No interactions on record

TEZRULY Risks

No interactions on record

Clinical Q&A

Frequently Asked Questions

Common clinical questions about TEZSPIRE vs TEZRULY, answered by our medical review team.

1. What is the main difference between TEZSPIRE and TEZRULY?

TEZSPIRE is a Anti-TSLP Monoclonal Antibody that works by Tezspire (tezepelumab-ekko) is a human monoclonal antibody that binds to thymic stromal lymphopoietin (TSLP), a key epithelial cytokine involved in the initiation and persistence of airway inflammation. By blocking TSLP, tezepelumab reduces the release of pro-inflammatory cytokines and prevents downstream inflammatory responses.. TEZRULY is a Anti-TSLP Monoclonal Antibody that works by Tezrul is a small molecule inhibitor of the human immunodeficiency virus (HIV) integrase enzyme, blocking the integration of viral DNA into the host genome. It also inhibits the HIV protease enzyme at higher concentrations, disrupting viral maturation.. They differ in pharmacokinetic profiles, FDA-approved indications, and side effect profiles.

2. Which is stronger: TEZSPIRE or TEZRULY?

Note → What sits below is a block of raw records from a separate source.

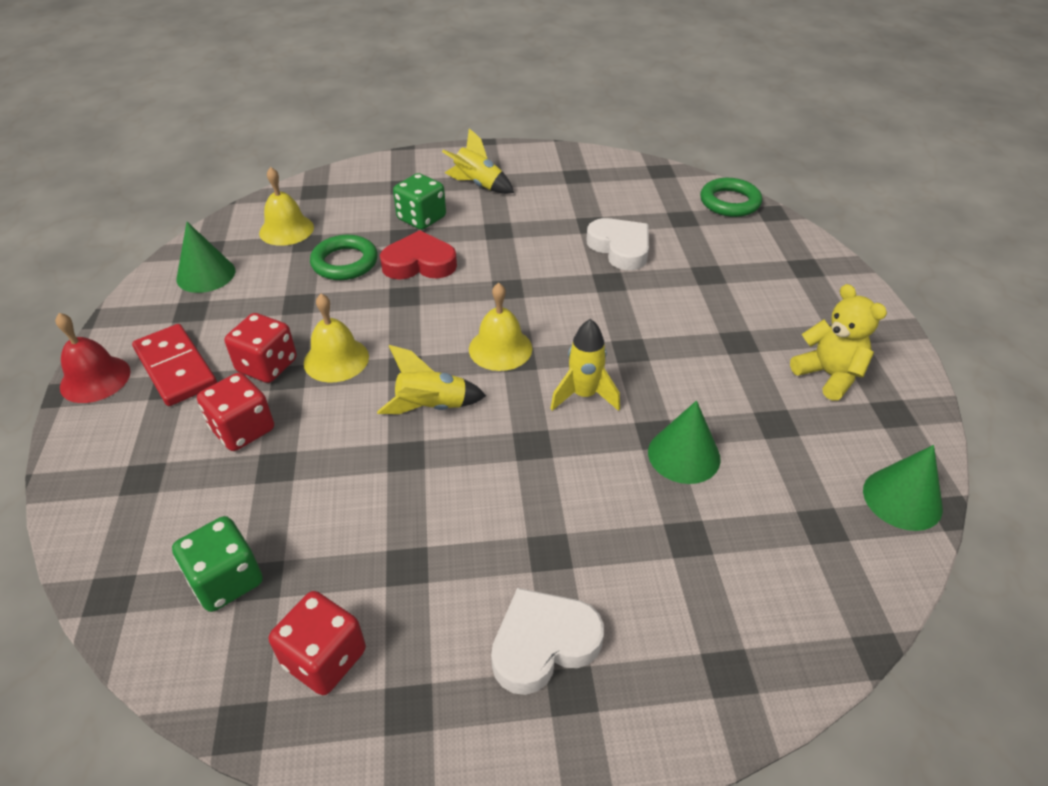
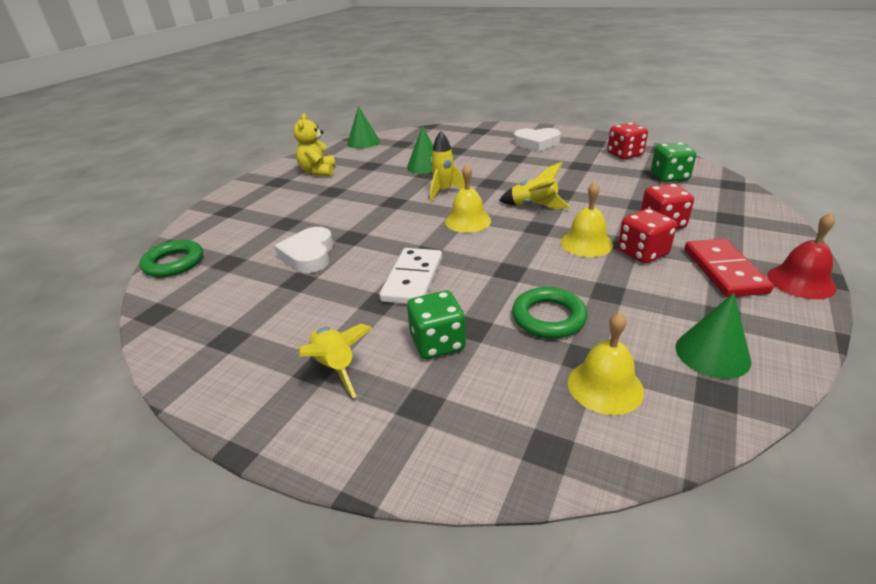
camera: 145 degrees left, 10 degrees down
(419, 263) = (477, 294): red heart -> none
(490, 258) = (413, 279): none -> white domino

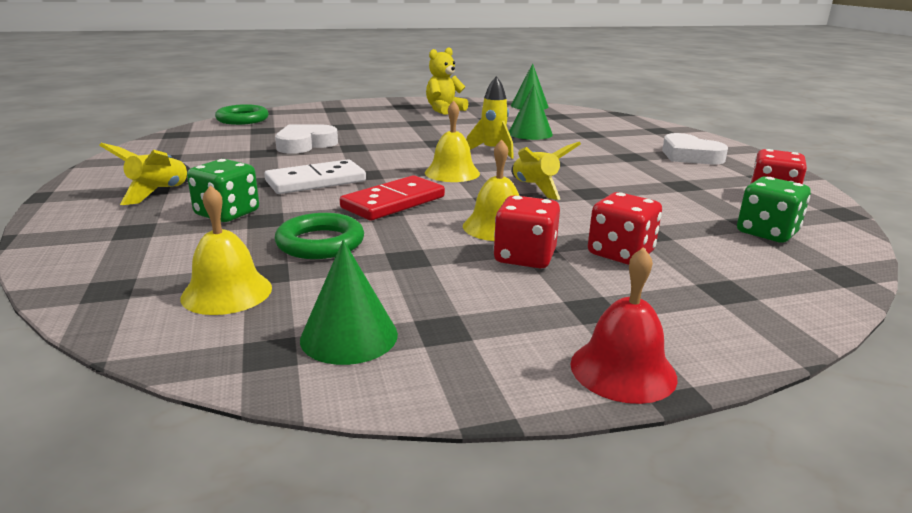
camera: 45 degrees right, 10 degrees down
(723, 271) = (561, 311): red domino -> red domino (393, 202)

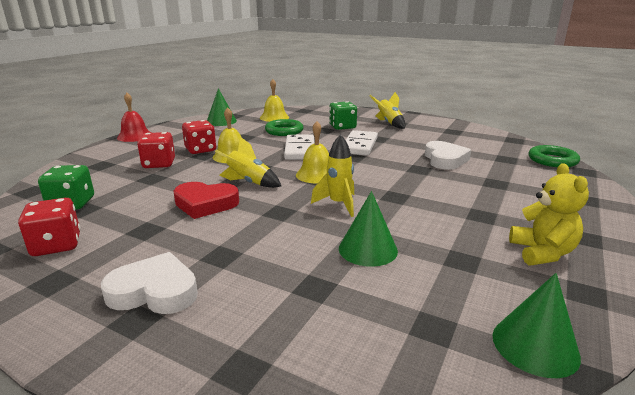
camera: 135 degrees right, 0 degrees up
(393, 202) = (300, 150): red domino -> white domino
(607, 185) = (205, 204): none -> red heart

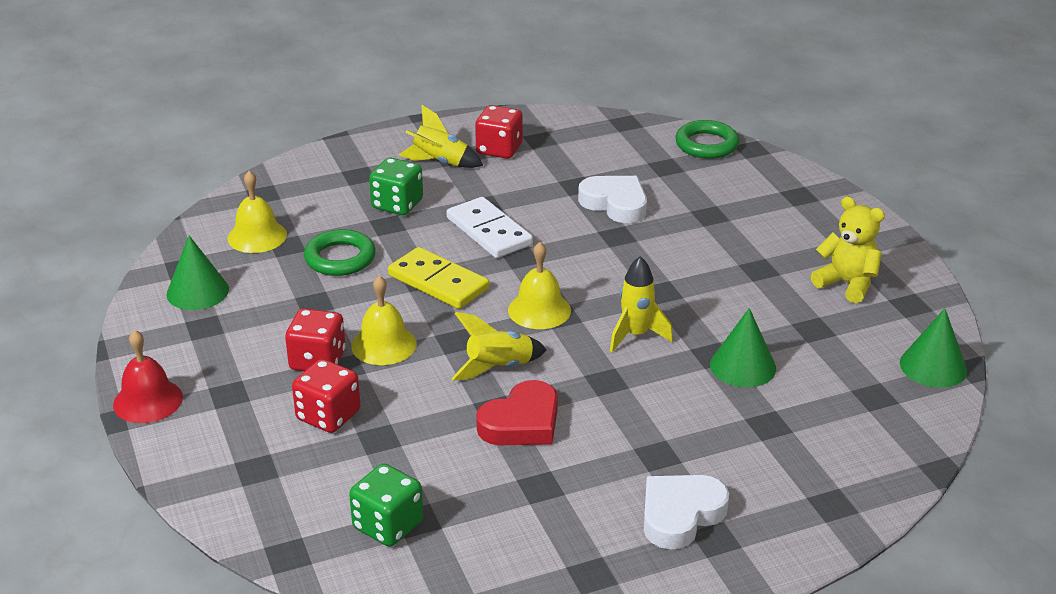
camera: 50 degrees left, 10 degrees up
(57, 245) = (505, 558): red dice -> red dice (499, 149)
(300, 150) = (438, 282): white domino -> yellow domino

Potency comparisons between TEZSPIRE and TEZRULY depend on the specific clinical indication. These are both Anti-TSLP Monoclonal Antibody agents and are not directly interchangeable by dose. A physician or clinical pharmacist should guide any therapeutic switching decisions.

3. What is the standard dosing for TEZSPIRE vs TEZRULY?

The standard adult dose of TEZSPIRE is: 210 mg subcutaneously every 4 weeks.. The standard adult dose of TEZRULY is: 150 mg subcutaneously once every 4 weeks. Initiate with a single loading dose of 150 mg.. Dosing should always be individualized based on indication, renal and hepatic function, age, and other patient factors.

4. Can you take TEZSPIRE and TEZRULY together?

No direct drug-drug interaction has been formally documented between TEZSPIRE and TEZRULY in current clinical databases. However, individual patient risk factors including other medications, organ function, and comorbidities should always be evaluated by a qualified healthcare provider.

5. Are TEZSPIRE and TEZRULY safe during pregnancy?

The maternal-fetal safety profiles differ. TEZSPIRE is classified as Category C. Tezepelumab-ekko is a human monoclonal antibody. IgG antibodies are known to cross the placental barrier increasingly as pregnancy progresses, with the largest amount transferred d. TEZRULY is classified as Category C. First trimester: No adequate human data; animal studies show no teratogenicity at clinically relevant doses. Second/third trimester: No known risks; however, limited human data ava. Always consult a maternal-fetal medicine specialist before taking either drug during pregnancy or lactation.